3. Family History and Atrial Fibrillation

Some studies suggest that family history has a large part to play in Atrial Fibrillation. A group of Massachusetts researchers did a survey on participants at a Framingham Heart Study where they found that people who have a relative with Atrial Fibrillation–for instance, a sibling or parent –are 40%  more likely to obtain the condition that people who don’t have any history of this disease in their families.

While there’s absolutely no straightforward answer the condition shows up in certain households, several physicians assert most likely due to changes in certain particular genes. Other doctors believe the condition is because of a combination of inherited Atrial Fibrillation risk factors like obesity, high blood pressure, and family lifestyle options such as consuming foods high in fat and sodium.

2. Abnormal Thyroid Gland

Studies now show that people with hyperthyroidism (an overactive thyroid gland) are more likely to develop Afib compared to people with normal thyroid function. According to researchers, doctors now should pay more attention to patients with hyperthyroidism. Hyperthyroidism, for starters, happens when the thyroid gland produces too much thyroid hormone, leading to speedier bodily functions.

Recently, a group of researchers from Denmark set out to determine the risk of Atrial Fibrillation Concerning the whole arc of thyroid disorder in a large group of patients. They followed a whopping 586,460 patients who’d had thyroid function blood test between the year 2000 and 2010. The researchers found out that patients with hyperthyroidism were in a 30% greater risk of Atrial Fibrillation. The investigators pointed out that although there’s a close connection between hyperthyroidism and Atrial Fibrillation. But, they couldn’t establish a direct cause-and-effect connection between both. They reasoned that those patients with thyroid disease need to regularly visit their doctors to receive a screening for Atrial Fibrillation.

1. Sleep Apnea

Medical care providers are now starting to understand the overlap between sleep apnea and Atrial Fibrillation. It’s also emerging that addressing these two conditions may result in better outcomes. From the U.S. alone, a whopping 18 million people suffer from sleep apnea, while 100 million people globally have the problem. Sleep apnea is a condition where breathing becomes badly constricted or ceases altogether during sleep. Long-term untreated sleep apnea may cause several of cardiovascular conditions such as stroke, high blood pressure, and Atrial Fibrillation.

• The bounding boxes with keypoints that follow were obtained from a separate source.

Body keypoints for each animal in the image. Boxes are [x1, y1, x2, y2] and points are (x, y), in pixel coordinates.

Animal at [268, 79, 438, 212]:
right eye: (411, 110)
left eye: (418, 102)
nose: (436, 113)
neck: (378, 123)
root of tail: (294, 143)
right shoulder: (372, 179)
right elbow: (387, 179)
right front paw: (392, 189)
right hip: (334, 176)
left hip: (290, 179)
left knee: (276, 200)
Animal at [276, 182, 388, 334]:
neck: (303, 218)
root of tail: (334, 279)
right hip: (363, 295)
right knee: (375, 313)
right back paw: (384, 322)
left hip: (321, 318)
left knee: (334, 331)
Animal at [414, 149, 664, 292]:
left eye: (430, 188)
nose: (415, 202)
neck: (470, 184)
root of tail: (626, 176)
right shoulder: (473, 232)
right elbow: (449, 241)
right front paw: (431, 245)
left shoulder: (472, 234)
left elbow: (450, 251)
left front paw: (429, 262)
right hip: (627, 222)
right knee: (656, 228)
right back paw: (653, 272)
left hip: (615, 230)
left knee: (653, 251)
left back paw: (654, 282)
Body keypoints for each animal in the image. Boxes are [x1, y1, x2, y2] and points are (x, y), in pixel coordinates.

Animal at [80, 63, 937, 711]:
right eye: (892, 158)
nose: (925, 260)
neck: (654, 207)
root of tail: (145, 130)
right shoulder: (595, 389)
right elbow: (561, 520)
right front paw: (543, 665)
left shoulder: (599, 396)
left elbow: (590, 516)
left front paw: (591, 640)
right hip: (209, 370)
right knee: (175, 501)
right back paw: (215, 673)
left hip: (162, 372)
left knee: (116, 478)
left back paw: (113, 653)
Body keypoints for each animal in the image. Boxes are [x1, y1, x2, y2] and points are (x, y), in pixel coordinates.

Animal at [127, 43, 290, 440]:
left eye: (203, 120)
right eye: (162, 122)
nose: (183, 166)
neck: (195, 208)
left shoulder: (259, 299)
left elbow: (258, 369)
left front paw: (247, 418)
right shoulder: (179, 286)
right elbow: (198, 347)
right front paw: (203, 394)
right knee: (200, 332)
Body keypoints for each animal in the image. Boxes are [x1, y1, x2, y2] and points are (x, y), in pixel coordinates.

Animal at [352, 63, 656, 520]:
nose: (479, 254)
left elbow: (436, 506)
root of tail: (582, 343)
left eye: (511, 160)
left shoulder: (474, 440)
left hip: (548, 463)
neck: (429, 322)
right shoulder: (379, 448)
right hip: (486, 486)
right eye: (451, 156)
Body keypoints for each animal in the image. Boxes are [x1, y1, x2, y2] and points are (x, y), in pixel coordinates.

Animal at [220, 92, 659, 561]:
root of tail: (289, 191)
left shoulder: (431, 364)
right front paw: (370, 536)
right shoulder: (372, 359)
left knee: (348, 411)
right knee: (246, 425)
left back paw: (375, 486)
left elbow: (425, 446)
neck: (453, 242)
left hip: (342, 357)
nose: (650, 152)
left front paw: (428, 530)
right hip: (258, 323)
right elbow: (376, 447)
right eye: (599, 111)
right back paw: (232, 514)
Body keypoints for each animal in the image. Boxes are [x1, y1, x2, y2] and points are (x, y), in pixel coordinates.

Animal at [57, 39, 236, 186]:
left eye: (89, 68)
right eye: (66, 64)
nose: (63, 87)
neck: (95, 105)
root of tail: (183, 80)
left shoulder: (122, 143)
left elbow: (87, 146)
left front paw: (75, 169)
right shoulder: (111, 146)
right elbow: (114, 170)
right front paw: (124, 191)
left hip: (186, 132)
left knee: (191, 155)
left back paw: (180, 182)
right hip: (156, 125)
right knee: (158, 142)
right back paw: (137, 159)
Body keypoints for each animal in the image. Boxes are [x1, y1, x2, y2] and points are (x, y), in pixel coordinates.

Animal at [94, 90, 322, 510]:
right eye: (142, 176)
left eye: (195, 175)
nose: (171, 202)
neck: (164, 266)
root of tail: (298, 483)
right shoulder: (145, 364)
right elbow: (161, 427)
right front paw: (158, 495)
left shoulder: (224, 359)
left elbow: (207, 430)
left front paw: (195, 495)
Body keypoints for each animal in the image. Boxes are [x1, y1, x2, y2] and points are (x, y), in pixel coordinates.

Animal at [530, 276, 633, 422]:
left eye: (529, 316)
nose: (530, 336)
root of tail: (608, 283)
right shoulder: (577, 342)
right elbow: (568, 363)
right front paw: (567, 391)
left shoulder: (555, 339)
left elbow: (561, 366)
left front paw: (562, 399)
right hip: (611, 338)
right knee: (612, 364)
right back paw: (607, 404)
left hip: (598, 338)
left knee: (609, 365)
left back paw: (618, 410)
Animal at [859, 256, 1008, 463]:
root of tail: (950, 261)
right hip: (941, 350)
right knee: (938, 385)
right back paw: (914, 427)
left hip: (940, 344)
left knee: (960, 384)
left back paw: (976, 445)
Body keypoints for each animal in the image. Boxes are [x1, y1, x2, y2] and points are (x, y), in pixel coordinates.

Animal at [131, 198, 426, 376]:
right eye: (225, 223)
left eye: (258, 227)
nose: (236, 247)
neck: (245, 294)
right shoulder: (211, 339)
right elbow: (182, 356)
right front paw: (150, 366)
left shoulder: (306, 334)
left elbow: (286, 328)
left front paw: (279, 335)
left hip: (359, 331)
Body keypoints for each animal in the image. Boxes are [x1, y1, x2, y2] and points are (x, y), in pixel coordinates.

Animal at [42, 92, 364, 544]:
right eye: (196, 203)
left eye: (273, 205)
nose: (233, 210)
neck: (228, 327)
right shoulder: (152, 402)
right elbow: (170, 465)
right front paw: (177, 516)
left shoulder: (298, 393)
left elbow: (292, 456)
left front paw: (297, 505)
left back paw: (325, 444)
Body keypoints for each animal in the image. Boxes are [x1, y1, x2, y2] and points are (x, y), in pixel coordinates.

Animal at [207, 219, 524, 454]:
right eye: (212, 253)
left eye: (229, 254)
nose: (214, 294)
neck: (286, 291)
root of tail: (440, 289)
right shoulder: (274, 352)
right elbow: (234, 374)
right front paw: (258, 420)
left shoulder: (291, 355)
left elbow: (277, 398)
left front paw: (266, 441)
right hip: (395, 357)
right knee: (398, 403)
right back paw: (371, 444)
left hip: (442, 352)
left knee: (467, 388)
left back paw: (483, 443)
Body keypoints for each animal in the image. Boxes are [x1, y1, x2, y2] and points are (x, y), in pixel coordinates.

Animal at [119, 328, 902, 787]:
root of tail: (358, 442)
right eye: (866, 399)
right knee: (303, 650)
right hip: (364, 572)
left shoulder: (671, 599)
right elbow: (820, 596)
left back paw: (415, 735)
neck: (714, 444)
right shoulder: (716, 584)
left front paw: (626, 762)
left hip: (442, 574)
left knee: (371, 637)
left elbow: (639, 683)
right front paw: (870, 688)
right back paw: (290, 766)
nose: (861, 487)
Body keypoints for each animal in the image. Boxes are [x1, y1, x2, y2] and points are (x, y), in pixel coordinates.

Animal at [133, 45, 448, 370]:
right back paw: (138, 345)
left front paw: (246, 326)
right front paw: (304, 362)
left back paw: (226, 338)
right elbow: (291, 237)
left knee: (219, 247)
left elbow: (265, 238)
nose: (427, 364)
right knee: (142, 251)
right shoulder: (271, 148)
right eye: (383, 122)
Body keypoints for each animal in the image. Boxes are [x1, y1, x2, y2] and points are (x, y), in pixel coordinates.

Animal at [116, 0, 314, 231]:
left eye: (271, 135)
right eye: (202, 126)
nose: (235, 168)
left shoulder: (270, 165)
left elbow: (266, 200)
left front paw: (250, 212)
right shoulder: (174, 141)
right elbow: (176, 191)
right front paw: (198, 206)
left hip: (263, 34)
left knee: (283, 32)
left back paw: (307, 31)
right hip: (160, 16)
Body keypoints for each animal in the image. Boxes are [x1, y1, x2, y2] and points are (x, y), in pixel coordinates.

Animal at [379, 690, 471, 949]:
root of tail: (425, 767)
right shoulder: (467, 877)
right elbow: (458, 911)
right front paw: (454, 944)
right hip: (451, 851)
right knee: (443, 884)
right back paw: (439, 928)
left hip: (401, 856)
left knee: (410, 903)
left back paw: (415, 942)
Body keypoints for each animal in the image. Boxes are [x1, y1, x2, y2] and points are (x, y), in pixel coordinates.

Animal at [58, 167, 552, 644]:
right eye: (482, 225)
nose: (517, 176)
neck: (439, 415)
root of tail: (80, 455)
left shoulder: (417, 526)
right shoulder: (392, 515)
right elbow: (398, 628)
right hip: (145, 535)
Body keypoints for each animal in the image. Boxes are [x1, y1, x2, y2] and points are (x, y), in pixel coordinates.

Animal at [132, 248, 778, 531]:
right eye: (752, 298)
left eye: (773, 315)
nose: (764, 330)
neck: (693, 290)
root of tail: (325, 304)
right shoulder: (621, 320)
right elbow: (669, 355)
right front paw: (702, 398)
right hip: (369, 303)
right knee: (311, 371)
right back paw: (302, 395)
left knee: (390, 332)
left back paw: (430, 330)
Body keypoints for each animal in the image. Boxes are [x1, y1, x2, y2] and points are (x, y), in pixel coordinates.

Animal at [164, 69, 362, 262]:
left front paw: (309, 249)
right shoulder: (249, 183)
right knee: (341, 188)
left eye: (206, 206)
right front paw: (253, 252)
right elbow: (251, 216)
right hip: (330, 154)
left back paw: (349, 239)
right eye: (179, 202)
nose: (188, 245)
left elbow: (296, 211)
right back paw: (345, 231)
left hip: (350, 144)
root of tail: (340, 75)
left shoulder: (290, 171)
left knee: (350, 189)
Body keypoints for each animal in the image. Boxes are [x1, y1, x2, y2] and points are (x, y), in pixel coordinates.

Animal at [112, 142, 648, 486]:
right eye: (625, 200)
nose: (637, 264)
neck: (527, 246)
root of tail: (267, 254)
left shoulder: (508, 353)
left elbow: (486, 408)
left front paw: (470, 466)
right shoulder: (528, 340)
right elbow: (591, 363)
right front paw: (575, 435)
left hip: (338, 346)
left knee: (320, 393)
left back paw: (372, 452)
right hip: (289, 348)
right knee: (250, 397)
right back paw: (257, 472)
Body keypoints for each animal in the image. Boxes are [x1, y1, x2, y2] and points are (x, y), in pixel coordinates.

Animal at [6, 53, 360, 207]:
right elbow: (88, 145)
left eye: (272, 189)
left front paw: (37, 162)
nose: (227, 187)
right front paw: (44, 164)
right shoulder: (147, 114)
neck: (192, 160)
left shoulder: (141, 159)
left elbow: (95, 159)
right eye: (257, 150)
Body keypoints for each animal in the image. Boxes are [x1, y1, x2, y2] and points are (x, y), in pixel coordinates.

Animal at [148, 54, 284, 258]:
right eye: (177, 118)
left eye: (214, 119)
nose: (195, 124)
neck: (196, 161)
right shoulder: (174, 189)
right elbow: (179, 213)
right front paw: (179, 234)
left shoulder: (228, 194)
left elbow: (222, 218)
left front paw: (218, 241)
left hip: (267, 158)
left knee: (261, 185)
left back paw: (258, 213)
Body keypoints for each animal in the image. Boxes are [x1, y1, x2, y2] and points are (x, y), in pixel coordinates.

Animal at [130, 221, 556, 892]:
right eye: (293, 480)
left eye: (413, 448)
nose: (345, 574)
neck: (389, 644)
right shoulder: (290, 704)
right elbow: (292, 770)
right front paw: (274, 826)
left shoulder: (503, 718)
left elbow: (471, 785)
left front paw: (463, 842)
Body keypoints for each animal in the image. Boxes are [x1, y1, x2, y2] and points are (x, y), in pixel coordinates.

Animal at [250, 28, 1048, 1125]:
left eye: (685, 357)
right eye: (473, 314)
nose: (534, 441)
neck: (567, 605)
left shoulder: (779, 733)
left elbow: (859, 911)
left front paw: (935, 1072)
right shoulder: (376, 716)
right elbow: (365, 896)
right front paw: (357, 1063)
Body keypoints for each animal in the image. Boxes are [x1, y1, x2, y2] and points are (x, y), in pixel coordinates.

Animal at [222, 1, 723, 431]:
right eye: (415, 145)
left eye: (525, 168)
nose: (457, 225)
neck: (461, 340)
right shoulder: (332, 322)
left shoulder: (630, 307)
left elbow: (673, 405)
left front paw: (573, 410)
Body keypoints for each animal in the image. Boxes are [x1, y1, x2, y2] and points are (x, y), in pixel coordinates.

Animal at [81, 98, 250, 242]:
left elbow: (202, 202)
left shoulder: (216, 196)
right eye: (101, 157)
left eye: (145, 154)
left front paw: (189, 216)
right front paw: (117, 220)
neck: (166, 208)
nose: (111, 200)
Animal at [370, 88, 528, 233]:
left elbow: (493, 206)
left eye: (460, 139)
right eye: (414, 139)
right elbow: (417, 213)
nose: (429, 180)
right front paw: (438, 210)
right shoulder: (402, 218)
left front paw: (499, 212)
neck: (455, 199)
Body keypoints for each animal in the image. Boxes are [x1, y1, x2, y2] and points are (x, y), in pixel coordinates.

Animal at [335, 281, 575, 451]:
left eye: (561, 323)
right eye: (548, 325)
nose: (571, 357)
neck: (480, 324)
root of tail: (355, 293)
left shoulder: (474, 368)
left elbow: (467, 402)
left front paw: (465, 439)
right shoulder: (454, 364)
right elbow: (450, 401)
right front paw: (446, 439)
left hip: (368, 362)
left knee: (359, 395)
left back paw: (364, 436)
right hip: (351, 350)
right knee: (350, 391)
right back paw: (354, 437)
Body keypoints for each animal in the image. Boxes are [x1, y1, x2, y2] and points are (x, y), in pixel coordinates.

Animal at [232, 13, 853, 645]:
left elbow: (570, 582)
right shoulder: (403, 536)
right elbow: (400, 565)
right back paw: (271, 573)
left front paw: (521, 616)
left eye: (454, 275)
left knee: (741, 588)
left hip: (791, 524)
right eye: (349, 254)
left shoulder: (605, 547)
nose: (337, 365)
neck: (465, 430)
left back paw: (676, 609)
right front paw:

According to a study in the Journal of American College of Cardiology, the dangers of having an abnormal heartbeat or arrhythmia are 18 times higher only after an apnea event compared to if breathing is normal during sleep. Recent studies also indicate that sleep apnea does not have to be severe to raise the possibility of Atrial Fibrillation.

In conclusion, it is very important that patients who suffer with any of the listed conditions, or who are in their golden years, to select regular screenings to be sure they’re not growing Atrial Fibrillation.